··· Records for the exercise ···
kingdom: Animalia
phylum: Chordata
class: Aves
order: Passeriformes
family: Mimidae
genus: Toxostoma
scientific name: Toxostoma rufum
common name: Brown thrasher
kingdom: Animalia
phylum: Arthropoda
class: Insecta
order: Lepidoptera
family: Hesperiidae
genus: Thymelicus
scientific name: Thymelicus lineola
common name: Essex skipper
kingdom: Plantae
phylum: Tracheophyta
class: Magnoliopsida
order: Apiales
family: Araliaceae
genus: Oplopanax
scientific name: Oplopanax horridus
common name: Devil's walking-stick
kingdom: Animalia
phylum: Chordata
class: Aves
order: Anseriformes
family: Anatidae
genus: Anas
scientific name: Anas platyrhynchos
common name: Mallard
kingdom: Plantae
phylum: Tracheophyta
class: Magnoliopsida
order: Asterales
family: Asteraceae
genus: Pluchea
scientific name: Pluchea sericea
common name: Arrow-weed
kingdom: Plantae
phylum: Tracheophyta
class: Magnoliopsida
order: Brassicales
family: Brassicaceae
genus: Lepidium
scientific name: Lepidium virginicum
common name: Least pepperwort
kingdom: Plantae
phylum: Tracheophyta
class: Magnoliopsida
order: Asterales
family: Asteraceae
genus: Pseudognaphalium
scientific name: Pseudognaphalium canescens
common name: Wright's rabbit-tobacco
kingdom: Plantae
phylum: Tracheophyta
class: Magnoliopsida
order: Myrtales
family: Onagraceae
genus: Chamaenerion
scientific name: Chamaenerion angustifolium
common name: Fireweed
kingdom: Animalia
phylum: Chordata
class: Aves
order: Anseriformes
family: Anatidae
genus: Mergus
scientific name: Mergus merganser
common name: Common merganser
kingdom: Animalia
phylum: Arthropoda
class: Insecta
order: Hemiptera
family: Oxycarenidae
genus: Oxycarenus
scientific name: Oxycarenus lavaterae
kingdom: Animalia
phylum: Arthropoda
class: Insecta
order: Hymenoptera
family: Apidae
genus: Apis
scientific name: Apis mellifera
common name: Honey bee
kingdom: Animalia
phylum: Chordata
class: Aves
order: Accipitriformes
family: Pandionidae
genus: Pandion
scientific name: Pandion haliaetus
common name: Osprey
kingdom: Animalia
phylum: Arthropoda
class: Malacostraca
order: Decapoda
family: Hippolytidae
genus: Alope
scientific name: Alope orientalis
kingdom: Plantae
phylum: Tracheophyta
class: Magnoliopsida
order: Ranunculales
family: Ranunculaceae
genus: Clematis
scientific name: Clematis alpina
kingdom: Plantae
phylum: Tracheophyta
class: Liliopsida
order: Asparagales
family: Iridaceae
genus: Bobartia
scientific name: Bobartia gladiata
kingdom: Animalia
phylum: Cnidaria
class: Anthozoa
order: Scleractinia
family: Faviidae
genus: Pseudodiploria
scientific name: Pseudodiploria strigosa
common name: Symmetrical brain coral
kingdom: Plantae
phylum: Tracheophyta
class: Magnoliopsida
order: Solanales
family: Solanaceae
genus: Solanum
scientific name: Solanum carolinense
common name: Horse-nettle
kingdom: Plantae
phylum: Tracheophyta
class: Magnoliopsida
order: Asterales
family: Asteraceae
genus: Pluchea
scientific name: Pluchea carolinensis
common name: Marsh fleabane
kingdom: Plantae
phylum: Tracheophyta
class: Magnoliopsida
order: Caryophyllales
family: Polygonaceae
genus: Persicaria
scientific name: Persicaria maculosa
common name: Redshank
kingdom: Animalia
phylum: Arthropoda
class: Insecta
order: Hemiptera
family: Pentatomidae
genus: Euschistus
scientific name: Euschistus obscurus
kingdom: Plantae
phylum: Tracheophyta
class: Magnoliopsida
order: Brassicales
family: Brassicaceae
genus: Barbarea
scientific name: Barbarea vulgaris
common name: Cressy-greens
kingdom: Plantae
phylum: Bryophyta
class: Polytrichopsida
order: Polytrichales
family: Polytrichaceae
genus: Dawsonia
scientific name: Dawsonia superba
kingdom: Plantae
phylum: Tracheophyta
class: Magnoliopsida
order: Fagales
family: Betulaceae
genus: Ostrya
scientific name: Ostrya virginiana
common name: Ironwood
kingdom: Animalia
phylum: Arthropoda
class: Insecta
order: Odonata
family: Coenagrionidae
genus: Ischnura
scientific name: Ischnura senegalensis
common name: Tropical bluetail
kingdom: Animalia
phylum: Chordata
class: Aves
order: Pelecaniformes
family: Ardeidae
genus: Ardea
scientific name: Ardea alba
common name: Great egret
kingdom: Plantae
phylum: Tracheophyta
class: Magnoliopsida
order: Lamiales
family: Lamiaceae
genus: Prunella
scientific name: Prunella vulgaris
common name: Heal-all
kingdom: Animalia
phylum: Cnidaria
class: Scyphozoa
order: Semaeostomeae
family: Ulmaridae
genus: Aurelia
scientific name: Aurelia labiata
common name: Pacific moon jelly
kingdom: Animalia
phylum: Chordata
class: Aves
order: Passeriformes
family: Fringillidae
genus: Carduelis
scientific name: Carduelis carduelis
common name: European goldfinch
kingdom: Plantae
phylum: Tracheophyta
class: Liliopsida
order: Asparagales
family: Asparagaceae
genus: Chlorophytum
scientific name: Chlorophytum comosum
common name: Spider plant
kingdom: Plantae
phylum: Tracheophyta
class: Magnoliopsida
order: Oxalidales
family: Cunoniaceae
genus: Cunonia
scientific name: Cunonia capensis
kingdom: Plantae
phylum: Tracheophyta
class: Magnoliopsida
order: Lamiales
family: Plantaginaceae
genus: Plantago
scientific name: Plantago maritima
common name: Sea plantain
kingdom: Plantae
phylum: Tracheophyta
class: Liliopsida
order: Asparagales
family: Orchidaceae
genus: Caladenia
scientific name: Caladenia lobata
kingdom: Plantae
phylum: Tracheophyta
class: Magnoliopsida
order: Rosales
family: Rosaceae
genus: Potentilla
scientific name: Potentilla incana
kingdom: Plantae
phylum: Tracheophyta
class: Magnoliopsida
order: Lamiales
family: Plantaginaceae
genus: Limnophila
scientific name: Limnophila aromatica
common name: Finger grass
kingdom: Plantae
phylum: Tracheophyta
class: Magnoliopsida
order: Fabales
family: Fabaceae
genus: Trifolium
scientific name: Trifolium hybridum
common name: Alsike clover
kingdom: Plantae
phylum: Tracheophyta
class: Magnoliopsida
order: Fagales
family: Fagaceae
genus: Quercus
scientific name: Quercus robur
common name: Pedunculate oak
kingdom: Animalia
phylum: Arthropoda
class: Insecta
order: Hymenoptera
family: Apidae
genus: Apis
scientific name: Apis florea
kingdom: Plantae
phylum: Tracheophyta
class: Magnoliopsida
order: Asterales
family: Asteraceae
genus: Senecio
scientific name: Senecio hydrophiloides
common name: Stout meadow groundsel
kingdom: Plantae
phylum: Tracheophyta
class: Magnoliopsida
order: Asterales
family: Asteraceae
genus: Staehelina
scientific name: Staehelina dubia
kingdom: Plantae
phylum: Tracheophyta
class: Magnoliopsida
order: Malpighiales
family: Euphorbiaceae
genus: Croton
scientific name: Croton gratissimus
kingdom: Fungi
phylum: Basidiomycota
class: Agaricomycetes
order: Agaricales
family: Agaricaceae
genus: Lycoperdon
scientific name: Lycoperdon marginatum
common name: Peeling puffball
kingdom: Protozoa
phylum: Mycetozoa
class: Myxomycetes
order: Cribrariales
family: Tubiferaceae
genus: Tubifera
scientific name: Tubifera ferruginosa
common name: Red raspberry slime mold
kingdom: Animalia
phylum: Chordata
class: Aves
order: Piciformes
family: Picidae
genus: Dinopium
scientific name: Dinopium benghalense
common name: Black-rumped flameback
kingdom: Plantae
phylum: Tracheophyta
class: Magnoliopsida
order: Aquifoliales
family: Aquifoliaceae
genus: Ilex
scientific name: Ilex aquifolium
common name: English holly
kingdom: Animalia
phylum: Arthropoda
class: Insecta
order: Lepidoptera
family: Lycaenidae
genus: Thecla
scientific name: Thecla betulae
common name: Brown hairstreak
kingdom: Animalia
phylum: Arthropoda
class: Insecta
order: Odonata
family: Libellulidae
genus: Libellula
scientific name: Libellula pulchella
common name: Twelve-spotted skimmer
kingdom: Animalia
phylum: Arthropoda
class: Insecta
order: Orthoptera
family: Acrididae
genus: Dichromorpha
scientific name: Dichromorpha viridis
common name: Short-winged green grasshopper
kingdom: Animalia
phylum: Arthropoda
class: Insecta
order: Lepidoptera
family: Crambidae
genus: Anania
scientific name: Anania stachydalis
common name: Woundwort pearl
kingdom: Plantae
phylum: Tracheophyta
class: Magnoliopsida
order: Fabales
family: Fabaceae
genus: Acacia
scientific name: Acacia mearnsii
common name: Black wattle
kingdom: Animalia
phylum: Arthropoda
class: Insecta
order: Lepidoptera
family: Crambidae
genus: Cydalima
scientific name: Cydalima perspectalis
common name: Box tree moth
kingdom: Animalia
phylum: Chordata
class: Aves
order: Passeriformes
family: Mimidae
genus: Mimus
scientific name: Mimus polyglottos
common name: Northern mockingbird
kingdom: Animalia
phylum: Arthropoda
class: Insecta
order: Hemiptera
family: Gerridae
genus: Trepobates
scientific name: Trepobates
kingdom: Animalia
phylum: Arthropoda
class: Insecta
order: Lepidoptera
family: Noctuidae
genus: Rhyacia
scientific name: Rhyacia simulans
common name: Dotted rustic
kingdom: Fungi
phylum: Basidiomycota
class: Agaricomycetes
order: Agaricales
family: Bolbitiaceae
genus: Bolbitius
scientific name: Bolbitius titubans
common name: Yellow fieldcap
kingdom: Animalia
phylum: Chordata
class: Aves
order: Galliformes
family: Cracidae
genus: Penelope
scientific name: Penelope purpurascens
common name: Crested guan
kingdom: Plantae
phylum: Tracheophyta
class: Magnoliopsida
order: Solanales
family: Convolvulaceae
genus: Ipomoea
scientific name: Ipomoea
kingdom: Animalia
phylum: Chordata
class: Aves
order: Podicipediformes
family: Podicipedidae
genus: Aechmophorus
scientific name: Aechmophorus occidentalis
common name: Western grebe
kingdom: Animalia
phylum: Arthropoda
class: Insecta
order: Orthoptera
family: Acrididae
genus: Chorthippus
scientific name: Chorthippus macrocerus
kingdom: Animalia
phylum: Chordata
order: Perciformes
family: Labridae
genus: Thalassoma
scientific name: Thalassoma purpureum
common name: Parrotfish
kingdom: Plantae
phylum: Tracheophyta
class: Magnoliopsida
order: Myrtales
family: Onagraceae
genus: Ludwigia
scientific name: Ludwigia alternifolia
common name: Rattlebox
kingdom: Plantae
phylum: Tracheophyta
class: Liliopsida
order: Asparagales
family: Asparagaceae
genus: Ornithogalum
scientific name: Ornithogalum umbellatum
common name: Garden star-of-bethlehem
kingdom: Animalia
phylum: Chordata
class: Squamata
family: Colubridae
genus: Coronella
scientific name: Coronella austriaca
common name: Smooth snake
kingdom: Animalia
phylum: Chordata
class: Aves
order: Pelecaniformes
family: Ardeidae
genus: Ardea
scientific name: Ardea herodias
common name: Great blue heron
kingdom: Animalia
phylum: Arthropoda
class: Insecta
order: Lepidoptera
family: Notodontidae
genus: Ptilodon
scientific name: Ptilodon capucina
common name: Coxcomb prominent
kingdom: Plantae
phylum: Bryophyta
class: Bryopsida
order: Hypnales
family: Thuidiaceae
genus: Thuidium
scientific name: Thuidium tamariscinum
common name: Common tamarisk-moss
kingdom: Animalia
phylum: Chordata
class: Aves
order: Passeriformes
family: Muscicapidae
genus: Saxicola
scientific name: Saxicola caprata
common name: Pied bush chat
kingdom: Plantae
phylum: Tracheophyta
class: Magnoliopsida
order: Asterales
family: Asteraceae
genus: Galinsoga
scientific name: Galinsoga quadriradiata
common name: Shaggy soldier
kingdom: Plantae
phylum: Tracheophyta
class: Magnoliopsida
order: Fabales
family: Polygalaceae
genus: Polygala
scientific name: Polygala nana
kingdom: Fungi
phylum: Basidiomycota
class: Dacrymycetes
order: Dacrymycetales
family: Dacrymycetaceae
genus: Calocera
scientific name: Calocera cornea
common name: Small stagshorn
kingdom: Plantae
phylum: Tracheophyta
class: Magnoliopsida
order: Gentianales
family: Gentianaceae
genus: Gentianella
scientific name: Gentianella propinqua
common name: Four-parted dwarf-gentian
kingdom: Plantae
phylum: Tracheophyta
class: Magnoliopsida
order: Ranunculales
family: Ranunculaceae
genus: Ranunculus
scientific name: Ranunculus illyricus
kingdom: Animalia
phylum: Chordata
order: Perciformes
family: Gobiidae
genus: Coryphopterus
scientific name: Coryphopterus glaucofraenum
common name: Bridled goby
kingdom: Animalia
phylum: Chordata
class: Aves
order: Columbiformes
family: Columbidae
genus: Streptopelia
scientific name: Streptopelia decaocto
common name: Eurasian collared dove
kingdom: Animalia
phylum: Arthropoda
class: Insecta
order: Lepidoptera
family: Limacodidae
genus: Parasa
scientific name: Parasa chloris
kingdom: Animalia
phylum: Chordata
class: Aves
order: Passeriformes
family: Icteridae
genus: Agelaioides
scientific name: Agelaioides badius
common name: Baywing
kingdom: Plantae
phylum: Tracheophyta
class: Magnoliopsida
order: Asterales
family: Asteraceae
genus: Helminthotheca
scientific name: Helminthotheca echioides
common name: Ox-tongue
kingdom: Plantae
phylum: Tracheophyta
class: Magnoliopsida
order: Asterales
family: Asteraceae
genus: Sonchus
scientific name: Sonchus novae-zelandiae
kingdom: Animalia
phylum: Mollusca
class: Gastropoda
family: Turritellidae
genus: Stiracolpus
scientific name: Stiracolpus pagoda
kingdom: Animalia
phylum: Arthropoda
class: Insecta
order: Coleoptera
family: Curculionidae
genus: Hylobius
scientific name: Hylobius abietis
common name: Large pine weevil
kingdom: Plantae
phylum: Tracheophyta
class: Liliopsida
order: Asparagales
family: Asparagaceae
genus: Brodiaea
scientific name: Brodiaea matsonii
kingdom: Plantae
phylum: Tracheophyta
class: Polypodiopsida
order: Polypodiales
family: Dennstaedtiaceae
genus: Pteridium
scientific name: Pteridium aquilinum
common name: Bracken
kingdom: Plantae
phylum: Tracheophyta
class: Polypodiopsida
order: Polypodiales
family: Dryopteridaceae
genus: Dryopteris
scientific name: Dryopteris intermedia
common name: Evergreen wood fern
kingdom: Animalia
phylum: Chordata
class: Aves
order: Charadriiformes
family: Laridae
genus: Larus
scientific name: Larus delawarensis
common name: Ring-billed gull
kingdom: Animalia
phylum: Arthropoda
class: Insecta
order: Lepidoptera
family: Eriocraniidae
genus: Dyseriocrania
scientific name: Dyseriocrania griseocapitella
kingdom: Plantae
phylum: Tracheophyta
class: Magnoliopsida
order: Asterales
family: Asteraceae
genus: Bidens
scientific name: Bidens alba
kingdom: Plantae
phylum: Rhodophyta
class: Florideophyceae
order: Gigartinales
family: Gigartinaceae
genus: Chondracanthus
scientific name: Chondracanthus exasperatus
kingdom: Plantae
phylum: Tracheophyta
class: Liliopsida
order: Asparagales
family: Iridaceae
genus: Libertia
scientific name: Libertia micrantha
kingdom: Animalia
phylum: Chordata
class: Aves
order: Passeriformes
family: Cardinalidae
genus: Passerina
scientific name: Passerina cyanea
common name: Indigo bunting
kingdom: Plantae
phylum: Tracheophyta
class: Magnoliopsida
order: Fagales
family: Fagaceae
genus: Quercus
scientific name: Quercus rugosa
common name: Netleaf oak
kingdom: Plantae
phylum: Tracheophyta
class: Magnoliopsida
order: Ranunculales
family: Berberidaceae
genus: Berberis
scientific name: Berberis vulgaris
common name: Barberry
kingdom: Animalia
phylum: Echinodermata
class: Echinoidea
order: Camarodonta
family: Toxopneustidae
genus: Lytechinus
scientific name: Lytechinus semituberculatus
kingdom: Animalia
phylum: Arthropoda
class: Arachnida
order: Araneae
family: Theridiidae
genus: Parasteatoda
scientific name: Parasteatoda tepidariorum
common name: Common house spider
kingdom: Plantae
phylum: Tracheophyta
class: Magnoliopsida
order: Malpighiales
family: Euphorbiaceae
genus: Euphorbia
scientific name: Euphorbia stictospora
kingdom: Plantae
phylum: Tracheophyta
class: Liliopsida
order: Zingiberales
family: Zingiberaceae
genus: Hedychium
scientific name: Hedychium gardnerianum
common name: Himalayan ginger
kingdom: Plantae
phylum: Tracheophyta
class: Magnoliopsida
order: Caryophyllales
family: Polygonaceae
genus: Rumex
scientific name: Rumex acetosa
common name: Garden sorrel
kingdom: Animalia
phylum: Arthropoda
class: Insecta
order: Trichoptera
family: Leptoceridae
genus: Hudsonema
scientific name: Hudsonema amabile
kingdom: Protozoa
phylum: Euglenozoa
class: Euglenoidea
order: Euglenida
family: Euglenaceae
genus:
···
→ Aim of the exercise
Transcribe the stretch from the start of the data through the line containing "genus: Lepidium", reproducing each line without any change.

→ Solution to the problem
kingdom: Animalia
phylum: Chordata
class: Aves
order: Passeriformes
family: Mimidae
genus: Toxostoma
scientific name: Toxostoma rufum
common name: Brown thrasher
kingdom: Animalia
phylum: Arthropoda
class: Insecta
order: Lepidoptera
family: Hesperiidae
genus: Thymelicus
scientific name: Thymelicus lineola
common name: Essex skipper
kingdom: Plantae
phylum: Tracheophyta
class: Magnoliopsida
order: Apiales
family: Araliaceae
genus: Oplopanax
scientific name: Oplopanax horridus
common name: Devil's walking-stick
kingdom: Animalia
phylum: Chordata
class: Aves
order: Anseriformes
family: Anatidae
genus: Anas
scientific name: Anas platyrhynchos
common name: Mallard
kingdom: Plantae
phylum: Tracheophyta
class: Magnoliopsida
order: Asterales
family: Asteraceae
genus: Pluchea
scientific name: Pluchea sericea
common name: Arrow-weed
kingdom: Plantae
phylum: Tracheophyta
class: Magnoliopsida
order: Brassicales
family: Brassicaceae
genus: Lepidium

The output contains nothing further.